The families of those with genetic diseases need to know their options for family planning. The most frequently considered options are proceeding with childbearing with the knowledge and acceptance of the risk, deciding against having children, and delaying childbearing with the hope of future options not yet available. If the mother is not a carrier for either a dominant or X-linked trait, parents who wish to have a normal child may consider artificial insemination from a normal donor. Other options that will become increasingly available are forms of prefertilization gamete selection (particularly applicable for traits inherited from the male) and a procedure referred to as preimplantation genetic diagnosis, which involves in vitro fertilization with implantation of only an embryo for which a cell taken from the 6–8-cell blastomere stage has been analyzed molecularly and has been shown not to carry the mutation in question. (Removal of a single cell at this stage appears to be tolerated by the embryo without consequence.)

A great deal of information is given to patients in genetic counseling sessions. For this reason, it should be normal practice to plan a number of visits rather than try to complete the process at one consultation. Also, a formal letter explaining the major points should be sent to the family members who attended the counseling session.

Support services

Patients can benefit greatly from appropriate referral to local, regional, or national agencies that provide services and support to the visually impaired. These services may be for visually impaired individuals in general or to those specifically afflicted with RP. All patients should be offered referral. Coordination by social services personnel familiar with working with the visually handicapped is appropriate. This is particularly true when dealing with issues such as integrating the visually impaired child into the school system or coordinating vocational rehabilitation training.587

Specific societies for RP patients have been established in many countries. In the USA there is the Foundation Fighting Blindness, which was formerly called the Retinitis Pigmentosa Foundation (7168 Columbia Gateway Drive, Suite 100, Columbia, MD 21046, USA. Tel: +1 (800) 683–5555+. www.blindness.org/). In the UK there is RP Fighting Blindness (PO Box 350, Buckingham, MK18 1GZ, UK. Tel: +44 01280 821334+, Fax: +44 1 712 723 862. info@rpfightingblindness.org.uk). In Canada, there is The Foundation Fighting Blindness Canada (890 Yonge Street, 12th Floor, M4W 3P4, Ontario, Toronto, Tel: ++ 14163604200, Fax: ++14163600060. www.ffb.ca). Addresses of some other RP societies are given below. The most updated addresses of RP societies in other countries may be found at www.retina-international.org/.

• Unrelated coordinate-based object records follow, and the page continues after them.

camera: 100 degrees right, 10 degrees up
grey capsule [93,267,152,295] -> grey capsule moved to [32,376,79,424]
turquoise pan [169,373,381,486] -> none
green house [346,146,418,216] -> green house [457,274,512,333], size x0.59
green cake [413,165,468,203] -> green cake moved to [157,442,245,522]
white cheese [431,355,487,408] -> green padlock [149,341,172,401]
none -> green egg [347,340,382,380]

For deaf and blind RP patients the following contacts might be appropriate: in the USA, Helen Keller National Center, 141 Middle Neck Road, Sands Point, NY 11050, USA. Tel: +1 516 944 8900. In the UK, Sense, Sense Head Office, 101 Pentonville Road, London N1 9LG. Tel: +44 0845 127 0060. Fax: +44 0845 127 0061. info@sense.org.uk).

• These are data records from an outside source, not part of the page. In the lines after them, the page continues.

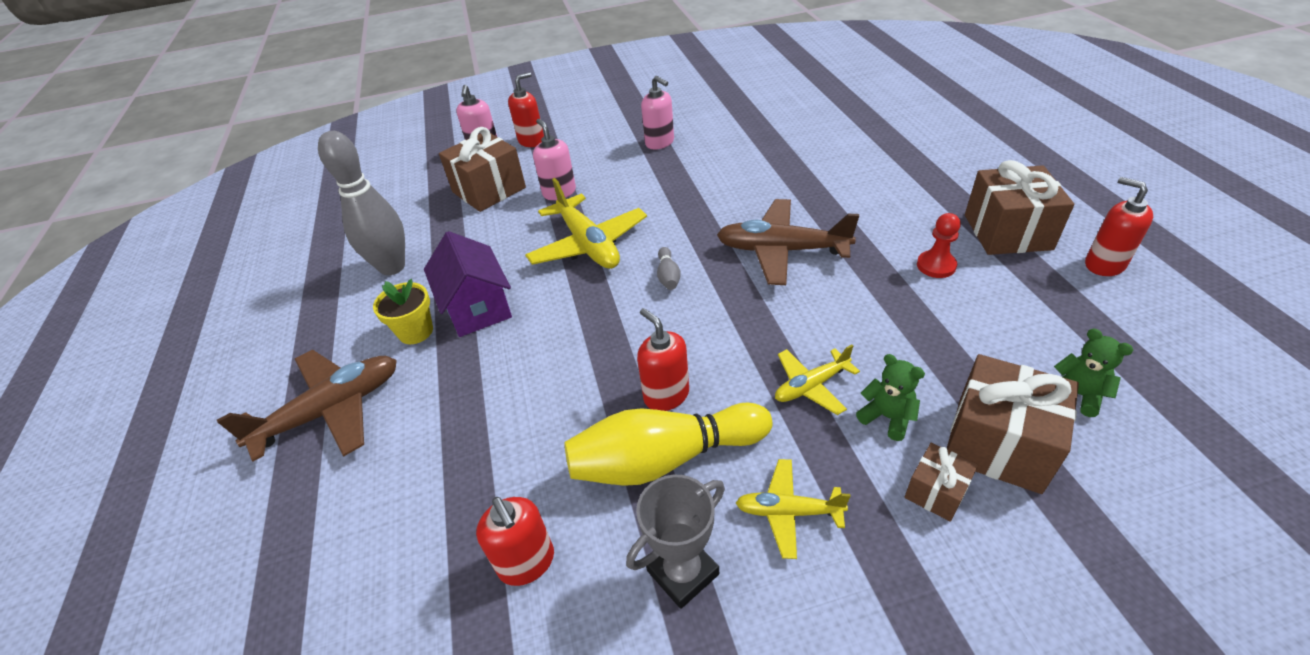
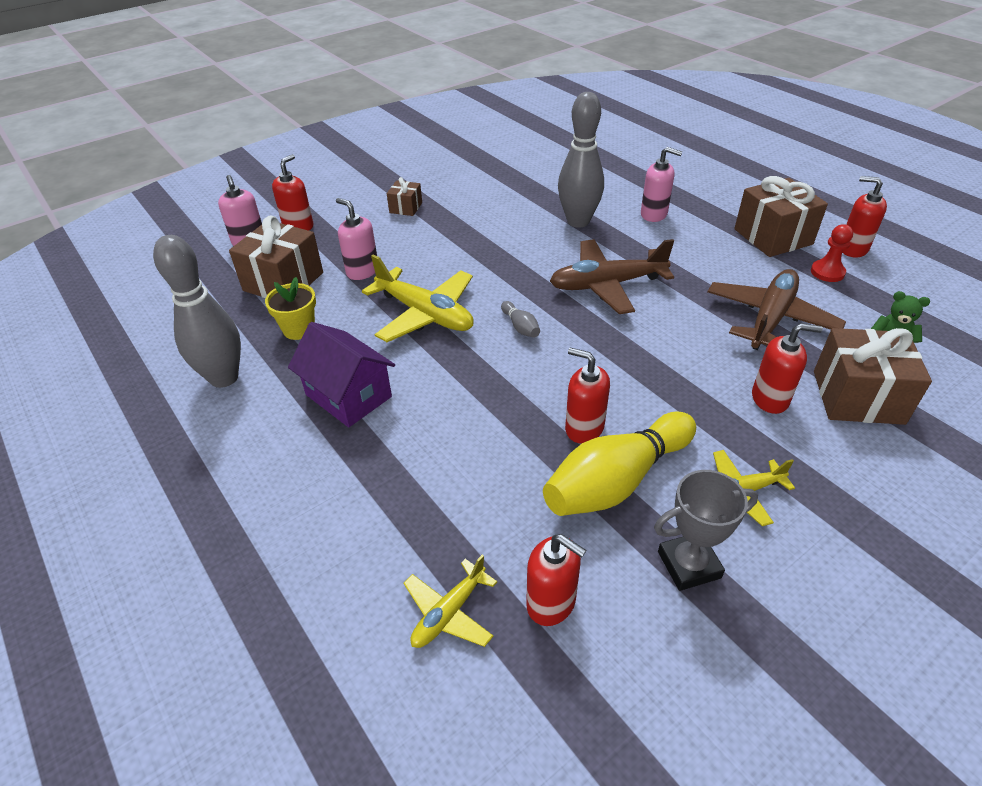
camera: 25 degrees left, 0 degrees up
brown plane [217,350,397,461] -> brown plane moved to [707,269,846,350]
yellow flower pot [373,279,433,344] -> yellow flower pot moved to [265,277,316,340]
grey trophy [626,475,725,609] -> grey trophy turned 45 degrees clockwise [654,470,758,591]
pink soap dispenser [641,76,674,149] -> pink soap dispenser moved to [641,147,682,222]
yellow plane [775,345,860,415] -> yellow plane moved to [404,555,497,648]
green teddy bear [856,354,925,441] -> red soap dispenser [752,323,823,414]
brown gift [905,443,978,522] -> brown gift moved to [387,177,422,216]
red pawn [917,213,961,278] -> red pawn moved to [811,224,853,282]
none -> grey bowling pin [558,92,604,228]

For problems of visual handicap in general, in the USA, Commissions for the Blind have been established in each state to help in vocational training of blind adults. State and regional programs for the visually impaired child also exist. In the UK, patients may be referred to the Royal National Institute of Blind People (RNIB), 105 Judd Street, London, WC1H 9NE, UK. Tel: +44 020 7388 1266. www.rnib.org.uk/).